• [Task item]
Only one stretch of the data below is wanted: the lines starting at the one with "Version 1.1.112 Sepetember 6th 2018" and ending at the one with "the Openstack Client.", both included, given again exactly.

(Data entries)
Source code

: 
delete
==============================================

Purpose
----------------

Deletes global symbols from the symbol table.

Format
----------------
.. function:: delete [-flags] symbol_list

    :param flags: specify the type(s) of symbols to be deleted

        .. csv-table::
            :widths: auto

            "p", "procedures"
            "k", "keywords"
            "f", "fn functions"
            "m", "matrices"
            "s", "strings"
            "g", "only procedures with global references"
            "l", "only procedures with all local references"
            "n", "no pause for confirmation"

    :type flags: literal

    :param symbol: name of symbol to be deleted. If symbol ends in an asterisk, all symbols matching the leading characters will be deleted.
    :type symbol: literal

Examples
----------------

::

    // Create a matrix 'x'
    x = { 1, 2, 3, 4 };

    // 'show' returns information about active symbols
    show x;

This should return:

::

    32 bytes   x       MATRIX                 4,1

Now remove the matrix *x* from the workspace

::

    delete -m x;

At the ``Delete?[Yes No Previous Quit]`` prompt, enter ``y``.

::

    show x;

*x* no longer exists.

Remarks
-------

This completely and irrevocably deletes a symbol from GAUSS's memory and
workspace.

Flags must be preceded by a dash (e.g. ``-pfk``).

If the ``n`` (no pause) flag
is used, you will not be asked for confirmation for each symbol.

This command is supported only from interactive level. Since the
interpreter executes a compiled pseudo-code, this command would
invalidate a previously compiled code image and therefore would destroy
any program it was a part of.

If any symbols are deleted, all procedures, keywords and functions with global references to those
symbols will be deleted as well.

* * *

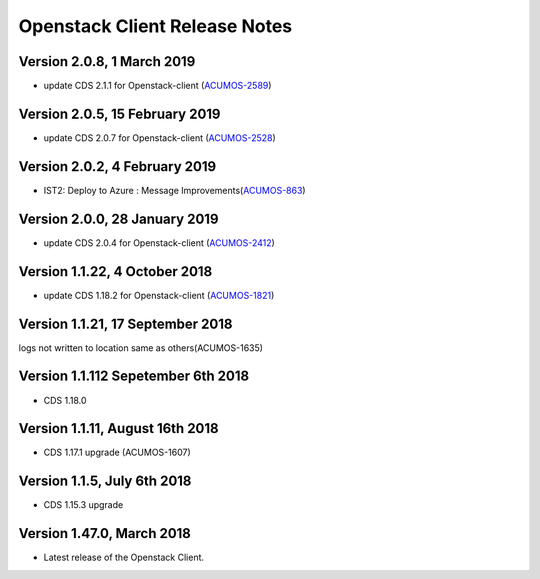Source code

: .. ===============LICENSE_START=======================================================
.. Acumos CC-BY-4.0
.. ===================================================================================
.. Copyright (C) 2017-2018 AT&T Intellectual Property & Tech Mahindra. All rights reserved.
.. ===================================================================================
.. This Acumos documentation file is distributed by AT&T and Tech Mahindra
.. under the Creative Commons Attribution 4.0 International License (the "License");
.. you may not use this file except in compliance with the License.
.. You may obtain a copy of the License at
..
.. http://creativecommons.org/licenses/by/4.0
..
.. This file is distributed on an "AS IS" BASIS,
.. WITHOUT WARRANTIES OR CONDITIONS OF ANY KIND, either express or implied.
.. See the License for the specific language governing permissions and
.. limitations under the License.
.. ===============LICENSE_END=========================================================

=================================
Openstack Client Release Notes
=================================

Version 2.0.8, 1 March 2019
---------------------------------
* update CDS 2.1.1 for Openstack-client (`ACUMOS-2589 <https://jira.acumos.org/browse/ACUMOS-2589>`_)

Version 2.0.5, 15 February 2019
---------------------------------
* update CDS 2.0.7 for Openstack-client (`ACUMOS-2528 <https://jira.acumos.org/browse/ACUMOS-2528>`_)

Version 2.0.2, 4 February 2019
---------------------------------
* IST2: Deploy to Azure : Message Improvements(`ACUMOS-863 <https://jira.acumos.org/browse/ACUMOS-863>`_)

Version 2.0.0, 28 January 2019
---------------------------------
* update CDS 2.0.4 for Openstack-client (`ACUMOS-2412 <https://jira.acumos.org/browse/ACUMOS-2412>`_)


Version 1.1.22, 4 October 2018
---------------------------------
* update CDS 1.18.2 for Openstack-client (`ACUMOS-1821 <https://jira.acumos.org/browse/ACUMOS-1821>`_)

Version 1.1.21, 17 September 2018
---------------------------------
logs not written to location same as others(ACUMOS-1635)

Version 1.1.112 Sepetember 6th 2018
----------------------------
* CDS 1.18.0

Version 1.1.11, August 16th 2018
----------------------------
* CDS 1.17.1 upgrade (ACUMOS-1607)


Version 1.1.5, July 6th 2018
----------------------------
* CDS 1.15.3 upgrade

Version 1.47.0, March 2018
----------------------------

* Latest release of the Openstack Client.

• [Result of the exercise]
Version 1.1.112 Sepetember 6th 2018
----------------------------
* CDS 1.18.0

Version 1.1.11, August 16th 2018
----------------------------
* CDS 1.17.1 upgrade (ACUMOS-1607)


Version 1.1.5, July 6th 2018
----------------------------
* CDS 1.15.3 upgrade

Version 1.47.0, March 2018
----------------------------

* Latest release of the Openstack Client.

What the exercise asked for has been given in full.